Rhada Mitchell e Laurie Holden, que adoram um terror, estão no filme respectivamente como a mãe da criança desaparecida e a policial que esbarra nelas. Que bom que quando Rose perdeu quem mais precisava proteger, tinha alguém com uma arma por perto, porque se existe algo indispensável em um terror-sobrevivência é alguém que saiba atirar. Se o problema fosse somente recuperar a criança e sair da cidade, seria o jogo e filme mais chatos do mundo, mas em intervalos de tempo com precisão britânica, a escuridão substitui as cinzas e criaturas demoníacas ganham as ruas. Os confrontos são sempre com vilões diferentes, que possuem designs bastante criativos, como se houvesse um esforço descomunal para torná-los memoráveis. Escola, hotel e hospital abandonados, são mais do que locações onde o mal desperta. Se em um jogo eles representam fases a serem eliminadas, no filme são parte da história e cruciais para ajudar a desvendar um grande e terrível mistério. Do outro lado deste inferno, está o pai da criança com seu próprio parceiro policial, procurando desesperadamente pela família e garantindo ótimas cenas investigativas por todo o filme, em duas dimensões diferentes.

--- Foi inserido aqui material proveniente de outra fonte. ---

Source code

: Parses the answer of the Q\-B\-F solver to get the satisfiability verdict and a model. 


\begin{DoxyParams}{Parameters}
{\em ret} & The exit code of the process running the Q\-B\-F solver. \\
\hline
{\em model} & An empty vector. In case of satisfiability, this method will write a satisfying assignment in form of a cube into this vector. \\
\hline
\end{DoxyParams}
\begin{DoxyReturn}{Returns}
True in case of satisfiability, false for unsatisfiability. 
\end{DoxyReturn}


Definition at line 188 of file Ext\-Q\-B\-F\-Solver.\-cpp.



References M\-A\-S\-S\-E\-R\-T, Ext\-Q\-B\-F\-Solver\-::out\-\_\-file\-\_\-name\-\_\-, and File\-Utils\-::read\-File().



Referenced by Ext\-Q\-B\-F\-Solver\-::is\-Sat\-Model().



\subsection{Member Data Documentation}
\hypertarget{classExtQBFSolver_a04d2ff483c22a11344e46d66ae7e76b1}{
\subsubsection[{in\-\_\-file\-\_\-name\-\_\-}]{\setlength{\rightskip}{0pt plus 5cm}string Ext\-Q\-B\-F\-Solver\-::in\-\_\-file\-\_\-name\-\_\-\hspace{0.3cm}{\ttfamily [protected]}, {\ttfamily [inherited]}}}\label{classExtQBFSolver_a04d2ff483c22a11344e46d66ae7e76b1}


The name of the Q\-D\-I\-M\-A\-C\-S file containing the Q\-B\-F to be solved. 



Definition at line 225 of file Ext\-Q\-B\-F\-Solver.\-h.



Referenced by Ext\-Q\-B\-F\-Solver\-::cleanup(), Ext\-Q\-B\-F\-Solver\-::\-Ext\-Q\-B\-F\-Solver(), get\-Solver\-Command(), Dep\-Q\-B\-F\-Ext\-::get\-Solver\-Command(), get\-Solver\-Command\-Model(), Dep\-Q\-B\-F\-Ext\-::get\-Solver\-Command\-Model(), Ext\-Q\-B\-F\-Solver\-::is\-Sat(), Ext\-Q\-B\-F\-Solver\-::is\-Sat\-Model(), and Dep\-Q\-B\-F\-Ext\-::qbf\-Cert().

Eu acho que o negócio é desencanar mesmo do medo de que, algumas vezes, o público sinta que está assistindo a um gameplay. Não é como se narrativas peculiares fossem uma novidade para qualquer cinéfilo. De vez em quando, alguém atravessa um poço em chamas, se equilibrando em estruturas enferrujadas, ou usa uma corda para ir do ponto A para o ponto B. O legal é que essas ações são filmadas sem a fanfarra de produções similares, ou seja, como se fossem atividades naturais. É uma série de tarefas a serem cumpridas, utilizando o auxílio de pistas e até mapas, mas sem perder a conexão com um público que não participa ativamente da história. Se o filme te faz temer uma sirene, mesmo que você não esteja de posse de um controle, é porque ela não tocou para anunciar uma nova batalha para um gamer. Ela tocou o número apropriado de vezes para um filme, avisando o que está para acontecer sem ser repetitiva. Respeitando o material a ser adaptado, mas também o meio para onde ele será transferido, os realizadores desbloqueiam certas habilidades, como a de mostrar os encontros com os vilões como uma recompensa, que acontece ao final do que seria cada missão, ao invés de uma maneira de manter a audiência com medo, como num terror normal. Com direito à musiquinha de combate e tudo!